How can we predict the effect an investment in loyalty will have on the future of the business? While no method can ever be perfect, measuring loyalty's effect on Customer Lifetime Value (CLV) is one of the best - and most accurate - ways, particularly if the management wants to maximise customer profitability during the whole of each customer's life cycle with the company. This article is copyright 2017 The Best Customer Guide.
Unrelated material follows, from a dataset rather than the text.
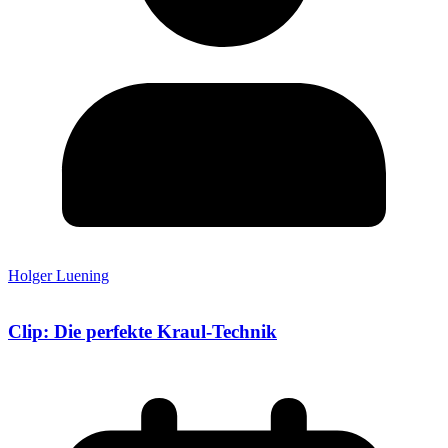
Holger Luening
Clip: Die perfekte Kraul-Technik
CLV is increasingly being recognised as one of the most important measures of the worth of a customer. It takes into account not only the customer's value now but the expected value over their projected lifetime as a customer.

In fact, it is quite sobering to see how big the CLV can be. It is particularly important in high ticket value, low frequency businesses (motor sales or insurance, for example). The costs of setting up an account and establishing the customer are offset over many years so, in terms of profitability, the customer becomes annually more valuable as time passes.

Turning data into profit
The increased interest that managers have shown over the past decade or so in CRM, customer databases, data warehouses, and data mining is a positive development. Having such a system in place provides essential data that can be analysed to provide better business intelligence and decision-making support.

There are many business models that can be used to get an overall picture of the kind of relationships and correlations that form the basis of CLV calculations, and the effectiveness of investments in customer loyalty, profitability, and CLV will differ depending on various factors:

  1. The sector
    When comparing data, or conclusions based on its analysis, it is necessary to define the market sector, the type of company, the market segment and the company strategy, etc. Research shows that in different market sectors there are different correlation curves between, say, customer satisfaction and loyalty, or between customer satisfaction and profitability. Furthermore, the drivers of loyalty will be different - as will the drivers of profitability. For example, the correlation curve (satisfaction vs. loyalty) in a stable monopoly market will differ significantly from the correlation curve for a turbulent market with fierce competition.
  2. The product
    The correlation curve for a short term tangible product will differ significantly from the correlation curve for a long-term service product. Clearly, this means that the expected outcome of investment in increased satisfaction will yield different results depending on the market sector.
  3. The period of analysis
    The future period on which the analysis is based also has to be defined: results for CLV will differ depending on the projected length of time into the future or past (e.g. 3 years, 5 years, 10 years, etc.)

Building your own CLV model
Many different ways of measuring and calculating CLV have been developed, to suit different trading situations and purposes. While the values calculated can only be a guide to real future value, using the same formula over many customers does at least give a fairly accurate idea of the comparative value of different customers, or groups of customers. The calculation and use of CLV should be an essential part of every business if maximising future profit is the objective.